VIK wünscht sich Nachfolgeregelung für AbLaV
Aus Sicht des VIK sei im vergangenen Jahr versäumt worden, zusätzlich zu den Erzeugungskapazitäten ebenfalls marktbasierte Maßnahmen zur Stromsystemstützung, wie die Verordnung zu abschaltbaren Lasten (AbLaV), wieder in Kraft treten zu lassen bzw. zu erneuern. Die AbLaV ist im Juni 2022 ausgelaufen, „eine Nachfolgeregelung lässt auf sich warten“, so der Verband. „Vor diesem Hintergrund erachten wir es als notwendig, die Abschaltbare-Lasten-Verordnung für eine begrenzte Zeit wieder einzuführen und – als marktliche Maßnahme zur Unterstützung der Systemstabilität – so zu reformieren, dass sie weiterhin den Erfordernissen der ÜNB gerecht und zugleich eine vermehrte Teilnahme interessierter Unternehmen angereizt wird“, sagt Seyfert.
Bis die AbLaV verlängert bzw. eine Nachfolgeregelung in Kraft sei, sollten seitens der ÜNB bilaterale Vereinbarungen mit geeigneten Anbietern (ehemalige AbLaV-Anbieter und weitere geeignete Unternehmen) getroffen werden, damit entsprechende systemstabilisierende Leistungen ermöglicht werden.

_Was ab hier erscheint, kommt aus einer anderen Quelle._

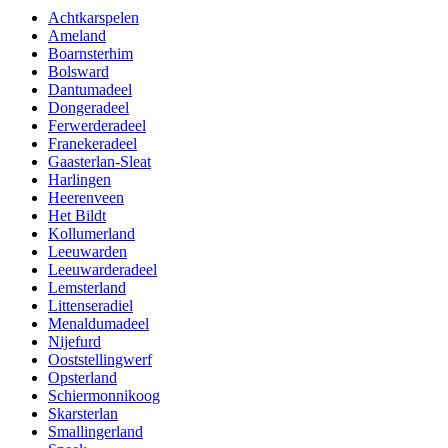
Achtkarspelen
Ameland
Boarnsterhim
Bolsward
Dantumadeel
Dongeradeel
Ferwerderadeel
Franekeradeel
Gaasterlan-Sleat
Harlingen
Heerenveen
Het Bildt
Kollumerland
Leeuwarden
Leeuwarderadeel
Lemsterland
Littenseradiel
Menaldumadeel
Nijefurd
Ooststellingwerf
Opsterland
Schiermonnikoog
Skarsterlan
Smallingerland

Industrie bietet Teilnahme an der Vorstufe zur Abschalt-Kaskade an
„Parallel“ zu dieser Maßnahme unterstütze der VIK für diesen Winter zur kurzfristigen Überbrückung die von den ÜNB kommunizierte Einführung einer „Vorstufe“ zur Abschalt-Kaskade. Die Kaskade selbst sieht vor, dass bei einer Lastunterdeckung ganze Netzbezirke unterhalb der Höchstspannungsebene inklusive industrieller Letztverbraucher innerhalb von 12 Minuten komplett ferngesteuert abgeschaltet werden können. „Das könnte gravierende Folgen haben“, heißt es beim Verband.